Im nächsten Schritt erfolgt die Auflistung der Brutvögel nach Art und Geschlecht. In den meisten Fällen werden systematisch mehr Männchen als Weibchen gefangen; dies erklärt sich unter anderem durch Unterschiede im Verhalten: Bei vielen Arten kümmert sich das Weibchen alleine um das Bebrüten der Eier, während das Männchen das Revier abgrenzt und verteidigt. Die viel mobileren Männchen sind in dieser Zeit daher einfacher durch Fang nachzuweisen. Aus dem Katalog an Brutvögeln können dann unter Berücksichtigung dieser Eigenheit Minimalbestand (nur Kat. C), geschätzter Bestand (B+C) und Maximalbestand (A+B+C) berechnet werden. Verfolgt man diese drei Kennwerte über mehrere Jahre, so kann aus den Mittelwerten ein Brutbestand (Schätzung und Abweichung +/-)  definiert werden, siehe unten stehende Abbildung).
(KLICK ZUM VERGRÖSSERN)
Langjähriger Brutbestand einiger regelmäßiger Brutvogelarten im IKEA-Biotop
Die drei Kennwerte für Maximum, Schätzung und Minimum des Bestands ergeben sich direkt aus der Kategorisierung (A, B, C) der potentiellen Brutvögel und dem bestimmten Geschlecht.

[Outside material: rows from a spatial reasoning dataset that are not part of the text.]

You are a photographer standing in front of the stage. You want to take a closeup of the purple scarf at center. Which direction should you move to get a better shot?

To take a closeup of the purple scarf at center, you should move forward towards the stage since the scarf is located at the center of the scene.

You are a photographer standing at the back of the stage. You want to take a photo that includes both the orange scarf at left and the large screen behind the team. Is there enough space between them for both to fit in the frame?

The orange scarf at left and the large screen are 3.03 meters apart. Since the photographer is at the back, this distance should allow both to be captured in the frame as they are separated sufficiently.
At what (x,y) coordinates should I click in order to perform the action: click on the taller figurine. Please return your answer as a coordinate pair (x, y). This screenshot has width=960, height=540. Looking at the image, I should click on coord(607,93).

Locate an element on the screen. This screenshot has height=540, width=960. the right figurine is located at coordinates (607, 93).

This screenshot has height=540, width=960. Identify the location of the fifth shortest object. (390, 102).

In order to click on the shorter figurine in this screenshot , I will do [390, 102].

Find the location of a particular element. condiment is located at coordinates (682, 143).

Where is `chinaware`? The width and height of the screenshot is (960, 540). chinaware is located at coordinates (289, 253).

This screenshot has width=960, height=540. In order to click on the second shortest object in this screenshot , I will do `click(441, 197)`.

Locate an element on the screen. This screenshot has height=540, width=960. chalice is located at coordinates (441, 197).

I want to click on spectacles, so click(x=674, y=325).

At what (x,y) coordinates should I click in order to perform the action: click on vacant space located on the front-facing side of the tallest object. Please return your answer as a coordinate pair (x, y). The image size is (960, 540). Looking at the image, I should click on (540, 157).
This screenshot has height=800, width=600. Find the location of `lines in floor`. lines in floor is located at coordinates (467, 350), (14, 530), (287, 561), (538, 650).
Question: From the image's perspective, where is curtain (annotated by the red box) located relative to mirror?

Ergebnisse - Über unscheinbare Schilfbewohner, Schwankungen und Trends

Wie sehr konventionelle Revierkartierung und Beringung auseinander liegen können, zeigt vor allem das Beispiel des Teichrohrsängers. Der Bestand des zweifellos häufigsten Brutvogels im ca. 5 Hektar großen Gebiet ist wurde stets auf etwa 10 Brutpaare geschätzt, was ziemlich genau dem Eindruck zur Gesangsaktivität entspricht. Durch die systematische Beringung wurde offensichtlich, dass es wohl eher 20-25 Brutpaare sind. Der Grund für diese große Differenz liegt wohl in der zeitlichen Staffelung der Bruten: Sowohl Ankunftszeiten der Altvögel als auch Ausflugzeiten flügger Jungvögel erstrecken sich über mehrere Wochen. Dennoch hört man zwischen Ende April und Juli permanent nur 5-10 singende Männchen im Gebiet. Die naheliegende Erklärung: Hier handelt es sich vermutlich um unterschiedliche Sänger je nach Fortschritt der jeweiligen Brut.
(KLICK ZUM VERGRÖSSERN)
Brutbestand des Teichrohrsängers von 2007 bis 2014, ermittelt nach oben erläuterter Methodik aus Beringungsdaten.
Der langjährige Bestand wird mit ca. 22 +/- 5 Brutpaaren angegeben. Auffällig ist das "Ausnahme"-Jahr 2010, welches sich durch besonders günstige Wetter- und Vegetationsbedingungen in diesem Jahr erklären lässt.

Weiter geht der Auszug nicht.